Integrated Control and Active Perception in POMDPs for Temporal Logic Tasks and Information Acquisition
Chongyang Shi, Michael R. Dorothy, Jie Fu
TL;DR
This work tackles joint control and active perception for partially observable MDPs subject to linear temporal logic over finite traces, introducing an information-theoretic objective that minimizes the uncertainty about a secret temporal event while maximizing task satisfaction within a finite horizon $T$. It formulates a product POMDP by combining the lpomdp with a DFA representing the LTlF task and develops a policy-gradient approach based on observable-operator models to efficiently compute gradients of the conditional entropy $H(Z_T|Y)$ and the success probability $P(W_T=1)$. The key contributions include explicit gradient expressions, a matrix-based probability computation for observation-action sequences, and a gradient-descent algorithm that balances information gathering with task completion, validated on graph-based UAV surveillance scenarios.

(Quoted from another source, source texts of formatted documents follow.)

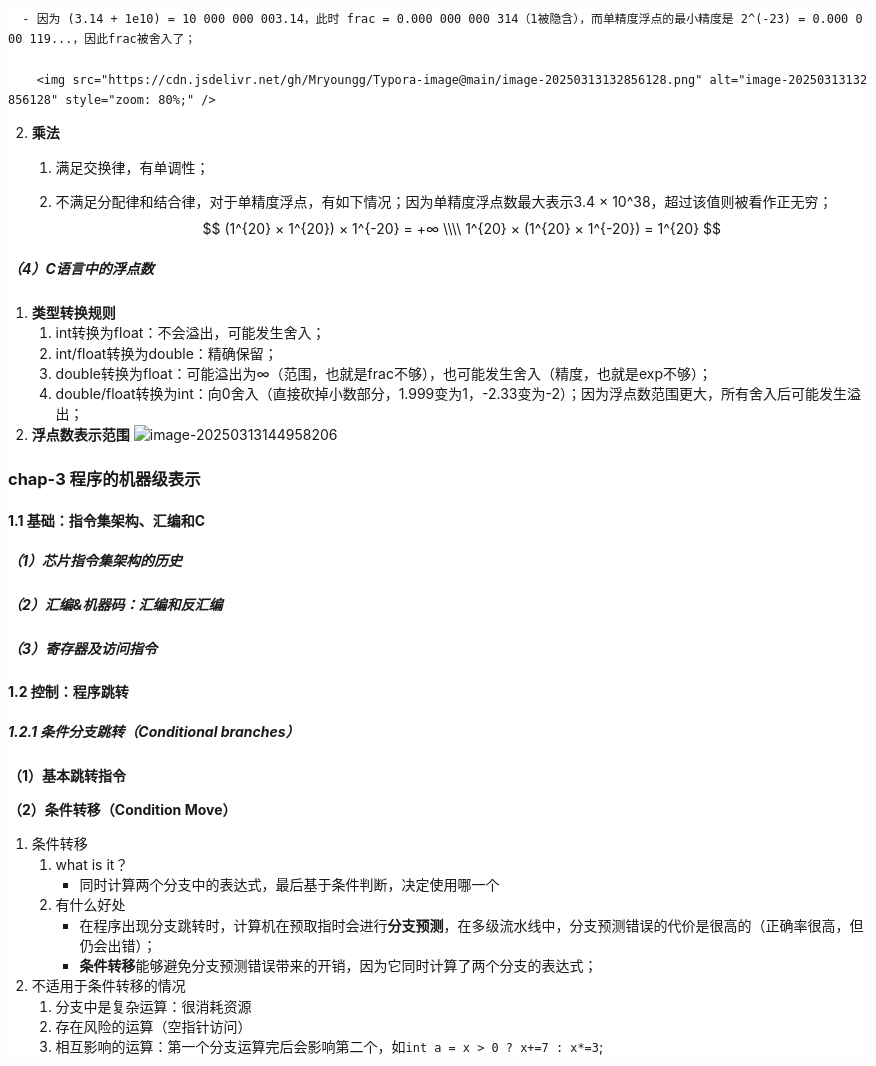      - 因为 (3.14 + 1e10) = 10 000 000 003.14，此时 frac = 0.000 000 000 314（1被隐含），而单精度浮点的最小精度是 2^(-23) = 0.000 000 119...，因此frac被舍入了；

        <img src="https://cdn.jsdelivr.net/gh/Mryoungg/Typora-image@main/image-20250313132856128.png" alt="image-20250313132856128" style="zoom: 80%;" />

2. **乘法**

   1. 满足交换律，有单调性；

   2. 不满足分配律和结合律，对于单精度浮点，有如下情况；因为单精度浮点数最大表示3.4 × 10^38，超过该值则被看作正无穷；
      $$
      (1^{20} × 1^{20}) × 1^{-20} = +∞ \\\\
      1^{20} × (1^{20} × 1^{-20}) = 1^{20}
      $$


##### （4）C语言中的浮点数

1. **类型转换规则**
   1. int转换为float：不会溢出，可能发生舍入；
   2. int/float转换为double：精确保留；
   3. double转换为float：可能溢出为∞（范围，也就是frac不够），也可能发生舍入（精度，也就是exp不够）；
   4. double/float转换为int：向0舍入（直接砍掉小数部分，1.999变为1，-2.33变为-2）；因为浮点数范围更大，所有舍入后可能发生溢出；
2. **浮点数表示范围**
   ![image-20250313144958206](https://cdn.jsdelivr.net/gh/Mryoungg/Typora-image@main/image-20250313144958206.png)

### chap-3 程序的机器级表示

#### 1.1 基础：指令集架构、汇编和C

##### （1）芯片指令集架构的历史

##### （2）汇编&机器码：汇编和反汇编

##### （3）寄存器及访问指令

#### 1.2 控制：程序跳转

##### 1.2.1 条件分支跳转（Conditional branches）

**（1）基本跳转指令**

**（2）条件转移（Condition Move）**

1. 条件转移
   1. what is it？
      - 同时计算两个分支中的表达式，最后基于条件判断，决定使用哪一个
   2. 有什么好处
      - 在程序出现分支跳转时，计算机在预取指时会进行**分支预测**，在多级流水线中，分支预测错误的代价是很高的（正确率很高，但仍会出错）；
      - **条件转移**能够避免分支预测错误带来的开销，因为它同时计算了两个分支的表达式；
2. 不适用于条件转移的情况
   1. 分支中是复杂运算：很消耗资源
   2. 存在风险的运算（空指针访问）
   3. 相互影响的运算：第一个分支运算完后会影响第二个，如`int a = x > 0 ? x+=7 : x*=3`;
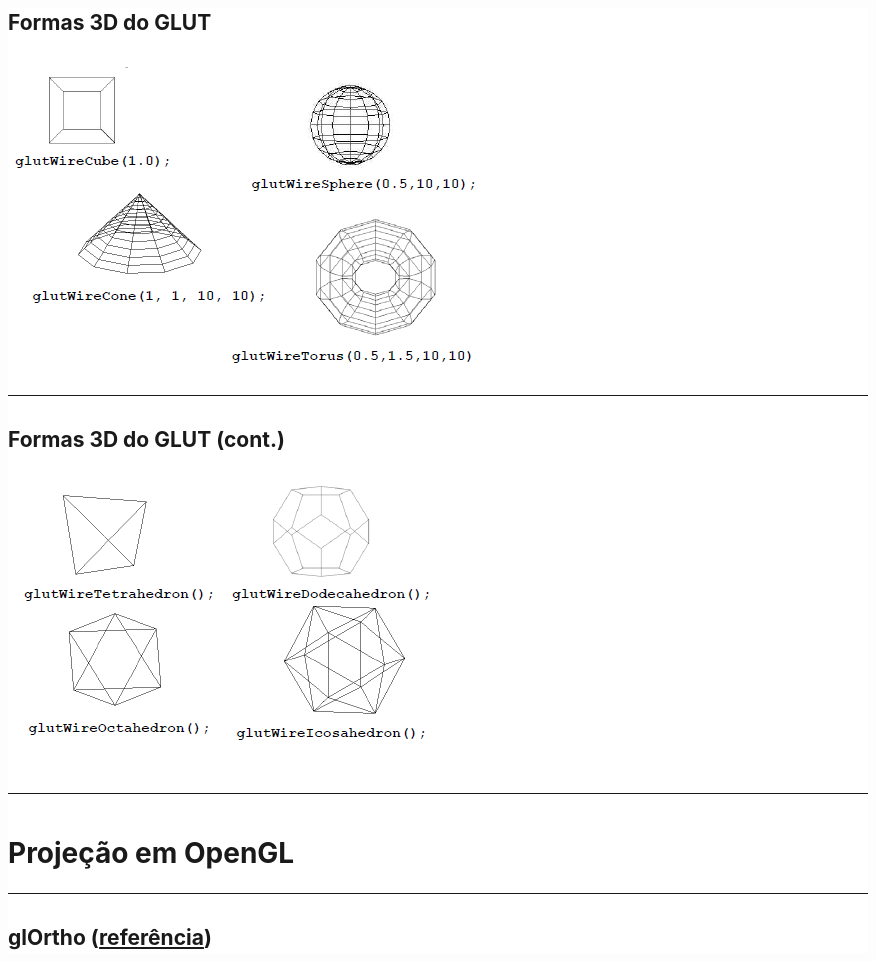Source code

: ## Formas 3D do GLUT

![](images/glut-shapes.png)

---
## Formas 3D do GLUT (cont.)

![](images/glut-shapes-2.png)

---
# Projeção em OpenGL

---
## glOrtho ([referência](http://earth.uni-muenster.de/~joergs/opengl/glOrtho.html))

The results demonstrate that information-gain-focused policies can substantially reduce uncertainty about temporal events while achieving meaningful task performance, highlighting potential for security and surveillance applications under partial observability.
Abstract
This paper studies the synthesis of a joint control and active perception policy for a stochastic system modeled as a partially observable Markov decision process (POMDP), subject to temporal logic specifications. The POMDP actions influence both system dynamics (control) and the emission function (perception). Beyond task completion, the planner seeks to maximize information gain about certain temporal events (the secret) through coordinated perception and control. To enable active information acquisition, we introduce minimizing the Shannon conditional entropy of the secret as a planning objective, alongside maximizing the probability of satisfying the temporal logic formula within a finite horizon. Using a variant of observable operators in hidden Markov models (HMMs) and POMDPs, we establish key properties of the conditional entropy gradient with respect to policy parameters. These properties facilitate efficient policy gradient computation. We validate our approach through graph-based examples, inspired by common security applications with UAV surveillance.